The screwdriver, Pierre Bastien
Dans Tools, Pierre Bastien explore sous un angle nouveau sa fascination de longue date pour le concept d'ailleurs. Le titre fait écho à un article de René Van Peer qui s'ouvre sur cette formule concise : « Je compose avec un tournevis ». Bastien joue sur des instruments qu'il construit lui-même – assemblages mécaniques composés principalement d'éléments Meccano – qui structurent non seulement la musique, mais aussi une image de la musique. Plutôt que de chercher le récit ou la métaphore, n'imaginons encore rien, Bastien nous invite d'abord à observer la matérialité brute de ses mécanismes : le choc des engrenages, le bourdonnement de la rotation, la tension entre la précision et l'accident.
La machine-instrument à l'origine de ce disque se composait d'une section rythmique, d'une section harmonique à six soupapes jouant six accords majeurs, d'un violon à clou rotatif, de huit embouchures de flûte tournantes, et d'un squelette de tourne-disque automatisé.
Le dispositif cache ses secrets. Ce qui en émerge, imprévu, porte l'essence même de la découverte. L'inattendu demeure invisible jusqu'à ce qu'il se matérialise. Découvrir, c'est comprendre que le monde que nous connaissions vient de s'élargir. Voilà pourquoi le processus de Pierre Bastien nous rappelle précieusement que l'ailleurs (et sa multitude de mondes) nous observe déjà, ici.
Après des débuts au hochet comme tout le monde, Pierre Bastien (né en 1953 à Paris) construisit vers dix ans une guitare à deux cordes, à partir des éléments du jeu « Le Petit Physicien ». Vers quinze ans il élabore une première machinerie consistant dans un métronome flanqué à droite d'une cymbale, à gauche d'une poêle à paella.
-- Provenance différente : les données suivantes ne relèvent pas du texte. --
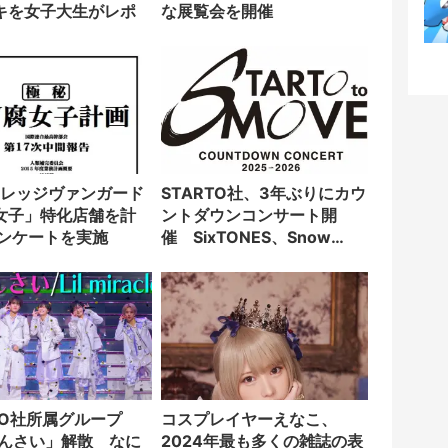
キを女子大生がレポ
な展覧会を開催
STARTO社、3年ぶりにカウ
女子」特化店舗を計
ントダウンコンサート開
アンケートを実施
催 SixTONES、Snow
Manら12組出演
TO社所属グループ
コスプレイヤーえなこ、
 かんさい」解散 なに
2024年最も多くの雑誌の表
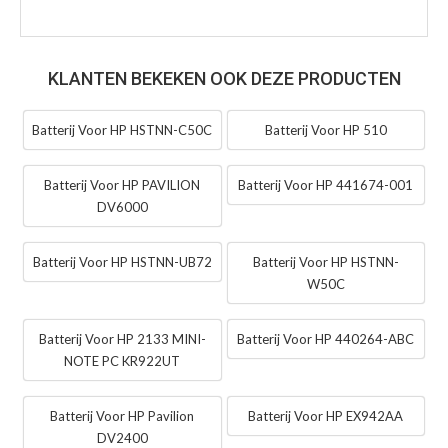
KLANTEN BEKEKEN OOK DEZE PRODUCTEN
Batterij Voor HP HSTNN-C50C
Batterij Voor HP 510
Batterij Voor HP PAVILION
Batterij Voor HP 441674-001
DV6000
Batterij Voor HP HSTNN-UB72
Batterij Voor HP HSTNN-
W50C
Batterij Voor HP 2133 MINI-
Batterij Voor HP 440264-ABC
NOTE PC KR922UT
Batterij Voor HP Pavilion
Batterij Voor HP EX942AA
DV2400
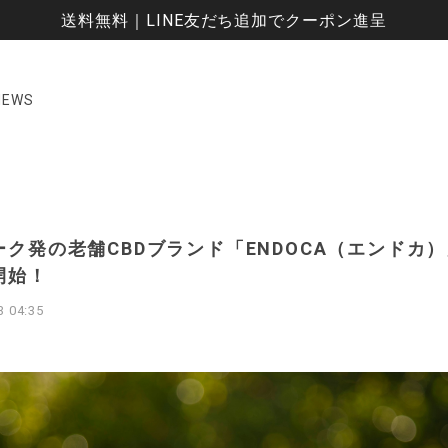
送料無料｜LINE友だち追加でクーポン進呈
NEWS
ーク発の老舗CBDブランド「ENDOCA（エンドカ
開始！
3 04:35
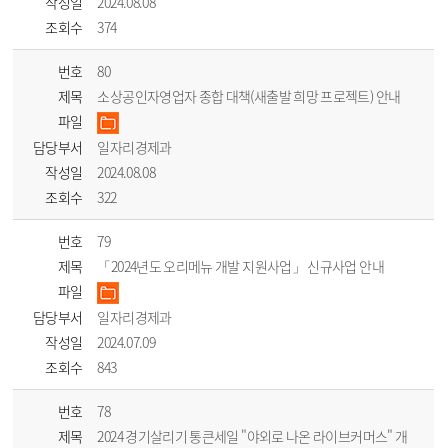
작성일
2024.08.08
조회수
374
번호
80
제목
소상공인자영업자 종합 대책(새출발 희망 프로젝트) 안내
파일
담당부서
일자리경제과
작성일
2024.08.08
조회수
322
번호
79
제목
「2024년도 오리메뉴 개발 지원사업」 신규사업 안내
파일
담당부서
일자리경제과
작성일
2024.07.09
조회수
843
번호
78
제목
2024 경기살리기 통큰세일 "야외로 나온 라이브커머스" 개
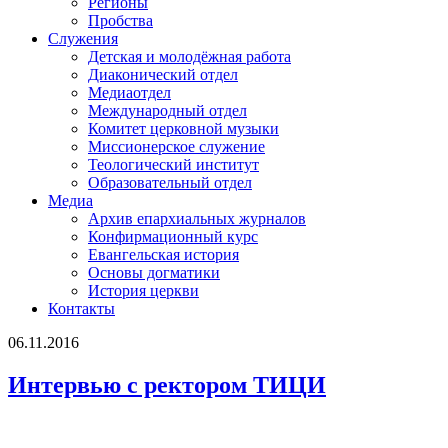
Регионы
Пробства
Служения
Детская и молодёжная работа
Диаконический отдел
Медиаотдел
Международный отдел
Комитет церковной музыки
Миссионерское служение
Теологический институт
Образовательный отдел
Медиа
Архив епархиальных журналов
Конфирмационный курс
Евангельская история
Основы догматики
История церкви
Контакты
06.11.2016
Интервью с ректором ТИЦИ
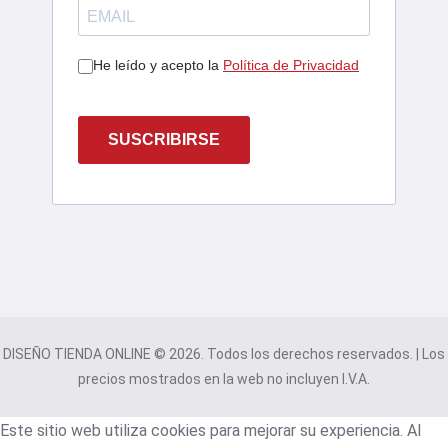
He leído y acepto la
Política de Privacidad
SUSCRIBIRSE
DISEÑO TIENDA ONLINE © 2026. Todos los derechos reservados. | Los
precios mostrados en la web no incluyen I.V.A.
Este sitio web utiliza cookies para mejorar su experiencia. Al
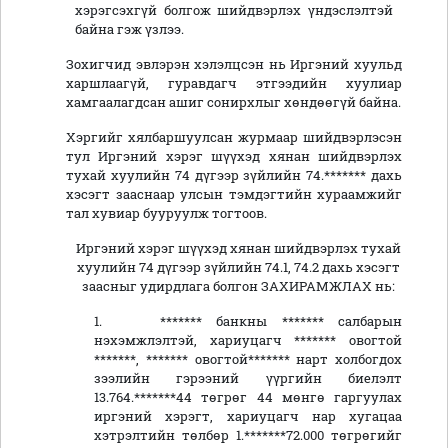
хэрэгсэхгүй болгож шийдвэрлэх үндэслэлтэй
байна гэж үзлээ.
Зохигчид эвлэрэн хэлэлцсэн нь Иргэний
хуульд
харшлаагүй, гуравдагч этгээдийн хуулиар
хамгаалагдсан ашиг сонирхлыг хөндөөгүй байна.
Хэргийг хялбаршуулсан журмаар шийдвэрлэсэн
тул Иргэний хэрэг шүүхэд хянан шийдвэрлэх
тухай хуулийн 74 дүгээр зүйлийн 74.******* дахь
хэсэгт зааснаар улсын тэмдэгтийн хураамжийг
тал хувиар бууруулж тогтоов.
Иргэний хэрэг шүүхэд хянан шийдвэрлэх тухай
хуулийн 74 дүгээр зүйлийн 74.1, 74.2 дахь хэсэгт
заасныг удирдлага болгон ЗАХИРАМЖЛАХ нь:
1.
******* банкны ******* салбарын
нэхэмжлэлтэй, хариуцагч ******* овогтой
*******, ******* овогтой******* нарт холбогдох
зээлийн гэрээний үүргийн биелэлт
13.764.*******44 төгрөг 44 мөнгө гаргуулах
иргэний хэрэгт, хариуцагч нар хугацаа
хэтрэлтийн төлбөр 1.*******72.000 төгрөгийг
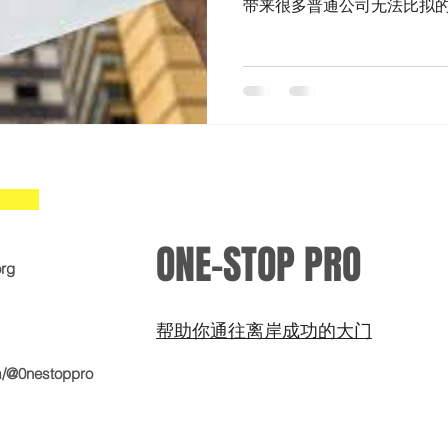
带来很多普通公司无法比拟的
多详细信息......
ONE-STOP PRO
org
帮助你通往
离岸成功的大门
m/@0nestoppro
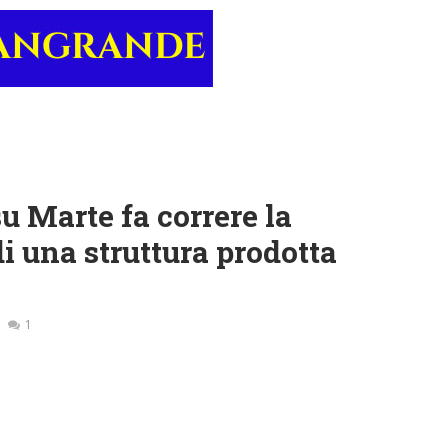
u Marte fa correre la
di una struttura prodotta
1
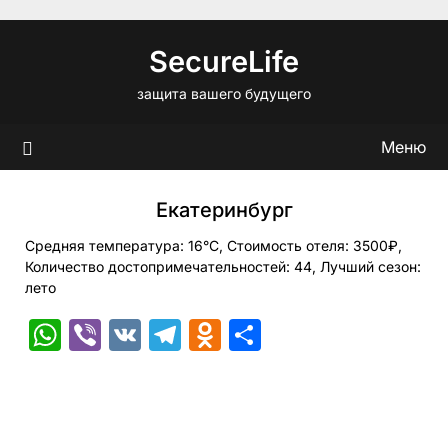
Перейти
к
SecureLife
содержимому
защита вашего будущего
Меню
Екатеринбург
Средняя температура: 16°C, Стоимость отеля: 3500₽,
Количество достопримечательностей: 44, Лучший сезон:
лето
WhatsApp
Viber
VK
Telegram
Odnoklassniki
Отправить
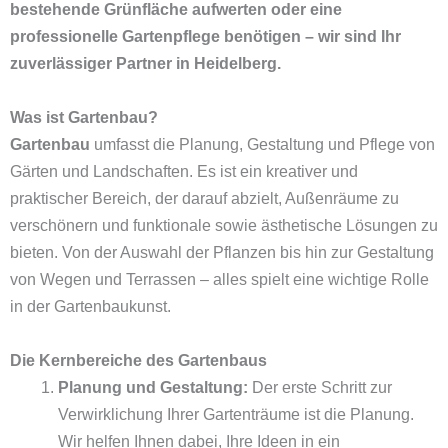
bestehende Grünfläche aufwerten oder eine
professionelle Gartenpflege benötigen – wir sind Ihr
zuverlässiger Partner in Heidelberg.
Was ist Gartenbau?
Gartenbau
umfasst die Planung, Gestaltung und Pflege von
Gärten und Landschaften. Es ist ein kreativer und
praktischer Bereich, der darauf abzielt, Außenräume zu
verschönern und funktionale sowie ästhetische Lösungen zu
bieten. Von der Auswahl der Pflanzen bis hin zur Gestaltung
von Wegen und Terrassen – alles spielt eine wichtige Rolle
in der Gartenbaukunst.
Die Kernbereiche des Gartenbaus
Planung und Gestaltung:
Der erste Schritt zur
Verwirklichung Ihrer Gartenträume ist die Planung.
Wir helfen Ihnen dabei, Ihre Ideen in ein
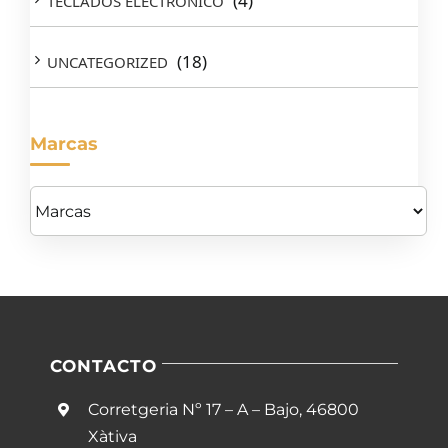
(4)
TECLADOS ELECTRONICO
(18)
UNCATEGORIZED
Marcas
CONTACTO
Corretgeria Nº 17 – A – Bajo, 46800
Xàtiva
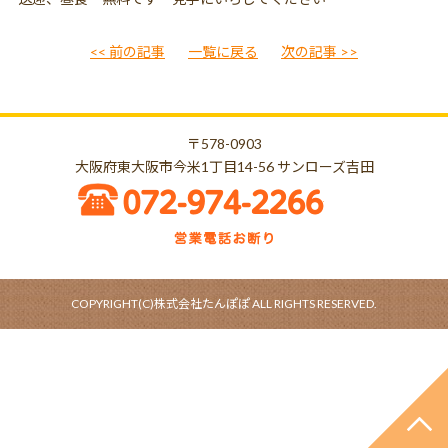
<< 前の記事
一覧に戻る
次の記事 >>
〒578-0903
大阪府東大阪市今米1丁目14-56 サンローズ吉田
TEL:072-974-2266
営業電話お断り
COPYRIGHT(C)株式会社たんぽぽ ALL RIGHTS RESERVED.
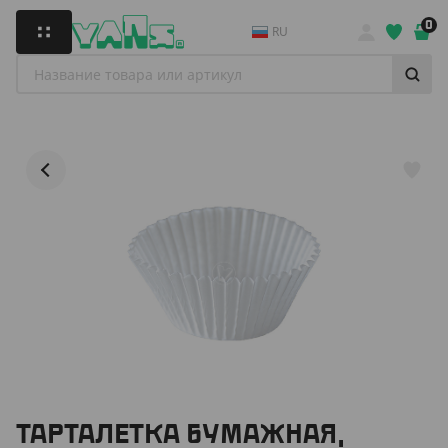
0
RU
ТАРТАЛЕТКА БУМАЖНАЯ,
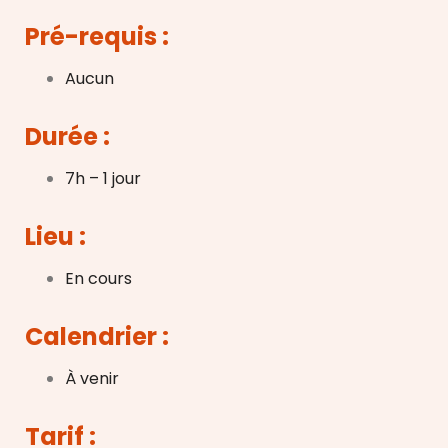
Pré-requis :
Aucun
Durée :
7h – 1 jour
Lieu :
En cours
Calendrier :
À venir
Tarif :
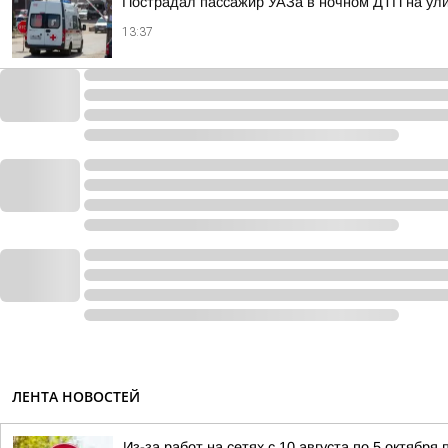
Пострадал пассажир УАЗа в ночном ДТП на ули
13:37
ЛЕНТА НОВОСТЕЙ
Из-за работ на сетях с 10 августа по 5 октябр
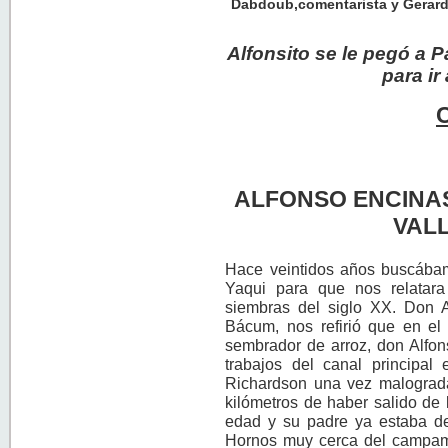
Dabdoub,comentarista y Gerar
Alfonsito se le pegó a P
para ir
ALFONSO ENCINA
VALL
Hace veintidos años buscábamo
Yaqui para que nos relatara
siembras del siglo XX. Don
Bácum, nos refirió que en el 
sembrador de arroz, don Alfon
trabajos del canal principal
Richardson una vez malograda
kilómetros de haber salido de
edad y su padre ya estaba de
Hornos muy cerca del campam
Ces expériences enfantines pourront paraître dérisoires, elles le sont à peine comparées à ses premiers actes de musicien adulte, puisqu'il a d'abord l'occasion de jouer du torchon de vaisselle, le maniant comme un fouet pour le faire claquer devant le micro, dans le disque
Parallèles de
Jac Berrocal. De ce disque le public retiendra surtout un titre,
Rock'n Roll Station avec Vince Taylor, Berrocal à la bicyclette, et Bastien dans un ostinato d'une note à la contrebasse.
Malgré ce départ peu conventionnel, et grâce peut-être à la survivance simultanée d'un certain esprit dada chez ses contemporains, Pierre Bastien est alors amené à travailler avec de grands artistes : Dominique Bagouet,
Pascal Comelade,
Pierrick Sorin, DJ Low, Robert Wyatt ou Issey Miyake.
En même temps il a longuement construit et mis au point un orchestre domestique et privé fait de dizaines de robots en Meccano, joueurs d'instruments de musique traditionnels et parfois d'objets usuels. C'est avec ces machines regroupées sous le terme
Mecanium, et d'autres issues de pratiques voisines, qu'il enregistre ses albums et donne ses concerts.